Emily/Wikipedia 5 (At Play)

Previously on Salt and Ice: Emily 1, Emily 2, Emily 3, Emily 4.

A little of the more whimsical Emily Dickinson today. Though I suppose it's arguable that whimsy is one of her defining characteristics as a poet, and that her sense of whimsy is often not only her saviour from triteness but is also the key that opens her poetry into brilliant spaces. How about the fly in this poem?

465

I heard a Fly buzz — when I died —
The Stillness in the Room
Was like the Stillness in the Air —
Between the Heaves of Storm —

The Eyes around -- had wrung them dry —
And Breaths were gathering firm
For that last Onset — when the King
Be witnessed — in the Room —

I willed my Keepsakes — Signed away
What portion of me be
Assignable — and then it was
There interposed a Fly —

With Blue -- uncertain stumbling Buzz --
Between the light — and me —
And then the Windows failed — and then
I could not see to see
And how about those Windows? Another poem with eyes:

327

Before I got my eye put out
I liked as well to see —
As other Creatures, that have Eyes
And know no other way —

But were it told to me — Today —
That I might have the sky
For mine — I tell you that my Heart
Would split, for size of me —

The Meadows — mine —
The Mountains — mine —
All Forests — Stintless Stars —
As much of Noon as I could take
Between my finite eyes

The Motions of the Dipping Birds —
The Morning's Amber Road
For mine — to look at when I liked —
The News would strike me dead —

So safer — guess — with just my soul
Upon the Window pane —
Where other Creatures put their eyes —
Incautious — of the Sun —
And because we have noon above, let's have midnight below:


347

When Night is almost done —
And Sunrise grows so near
That we can touch the Spaces
It's time to smooth the Hair —

And get the Dimples ready —
And wonder we could care
For that old — faded Midnight
That frightened — but an Hour —

No links for this last one today. Just enjoy:
467

We do not play on Graves —

Because there isn't Room —
Besides — it isn't even -- it slants
And People come —

And put a Flower on it —
And hang their faces so —
We're fearing that their Hearts will drop —
And crush our pretty play --

And so we move as far
As Enemies — away —
Just looking round to see how far
It is — Occasionally —


3 comments:

Humble Servant said...

Is "the King" in 465 Death? God? Elvis?

Note the legalistic bits of it--signed away, assignable, willed, witnessed, interposed.

MackJohnny said...

Somehow I missed replying to your comment until now. I had meant to. Sorry about that.

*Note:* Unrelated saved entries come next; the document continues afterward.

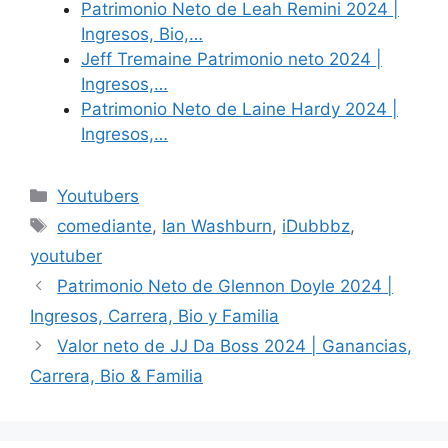
Patrimonio Neto de Leah Remini 2024 |
Ingresos, Bio,…
Jeff Tremaine Patrimonio neto 2024 |
Ingresos,…
Patrimonio Neto de Laine Hardy 2024 |
Ingresos,…
Categories
Youtubers
Tags
comediante
,
Ian Washburn
,
iDubbbz
,
youtuber
Patrimonio Neto de Glennon Doyle 2024 |
Ingresos, Carrera, Bio y Familia
Valor neto de JJ Da Boss 2024 | Ganancias,
Carrera, Bio & Familia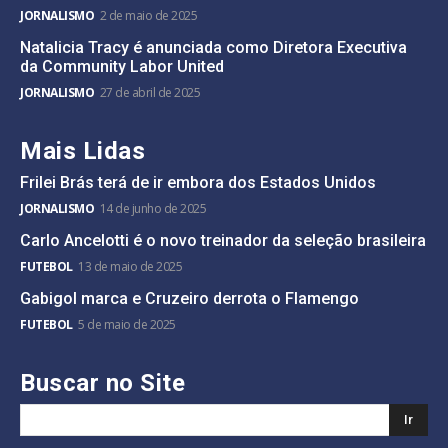
JORNALISMO
2 de maio de 2025
Natalicia Tracy é anunciada como Diretora Executiva
da Community Labor United
JORNALISMO
27 de abril de 2025
Mais Lidas
Frilei Brás terá de ir embora dos Estados Unidos
JORNALISMO
14 de junho de 2025
Carlo Ancelotti é o novo treinador da seleção brasileira
FUTEBOL
13 de maio de 2025
Gabigol marca e Cruzeiro derrota o Flamengo
FUTEBOL
5 de maio de 2025
Buscar no Site
Ir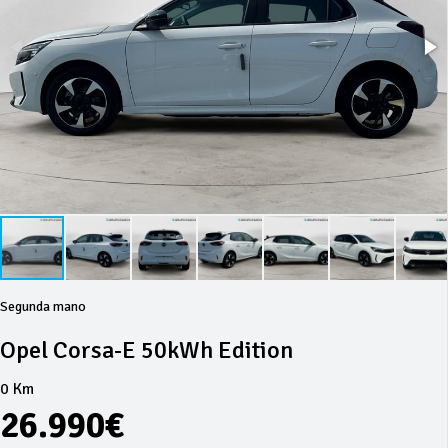
Segunda mano
Opel Corsa-E 50kWh Edition
0 Km
26.990€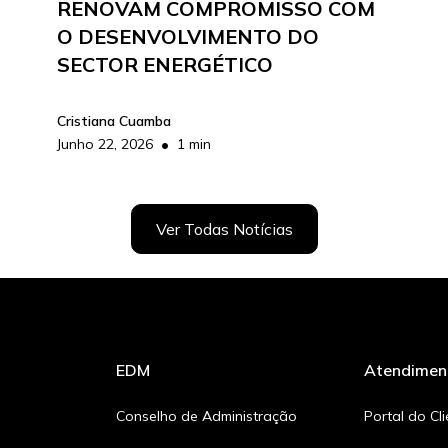
RENOVAM COMPROMISSO COM
O DESENVOLVIMENTO DO
SECTOR ENERGÉTICO
Cristiana Cuamba
•
Junho 22, 2026
1 min
Ver Todas Notícias
EDM
Atendimen
Conselho de Administração
Portal do Cl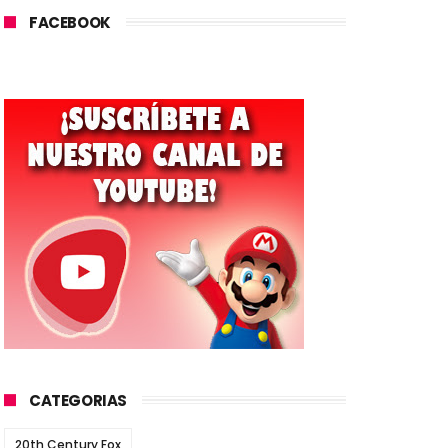
FACEBOOK
CATEGORIAS
20th Century Fox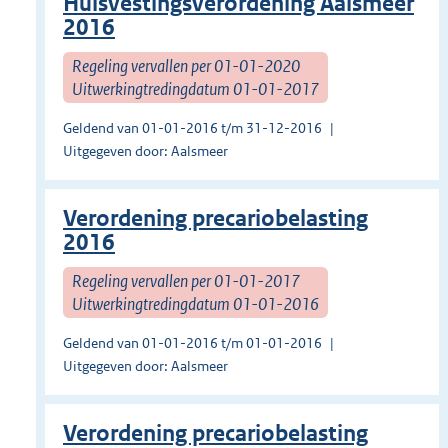
Huisvestingsverordening Aalsmeer
2016
Regeling vervallen per 01-01-2020
Uitwerkingtredingdatum 01-01-2017
Geldend van 01-01-2016 t/m 31-12-2016
Uitgegeven door: Aalsmeer
Verordening precariobelasting
2016
Regeling vervallen per 01-01-2017
Uitwerkingtredingdatum 01-01-2016
Geldend van 01-01-2016 t/m 01-01-2016
Uitgegeven door: Aalsmeer
Verordening precariobelasting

I had noticed the legal bits and wondered if you'd comment on them. Not sure what was going on with those. Might they be connected to this poem, do you think?

341After great pain, a formal feeling comes —
The Nerves sit ceremonious, like Tombs —
The stiff Heart questions was it He, that bore,
And Yesterday, or Centuries before?

The Feet, mechanical, go round —
Of Ground, or Air, or Ought —
A Wooden way
Regardless grown,
A Quartz contentment, like a stone —

This is the Hour of Lead —
Remembered, if outlived,
As Freezing persons, recollect the Snow —
First — Chill — then Stupor — then the letting go —

Humble Servant said...

Another old, cold friend--brrr.

I have probably a couple of hundred stock legal phrases in my head, tools that rattle off as needed in drafting--like "duly formed and validly existing," "the receipt and sufficiency of which is hereby acknowledged," "will indemnify and hold harmless"--and they are stiff and formal tools of the writing I do. I like finding them in poems--they not only add a formal flavor, their non-legal use is a subversion and their familiarity (for me) carries all kinds of suggestive baggage along for the ride.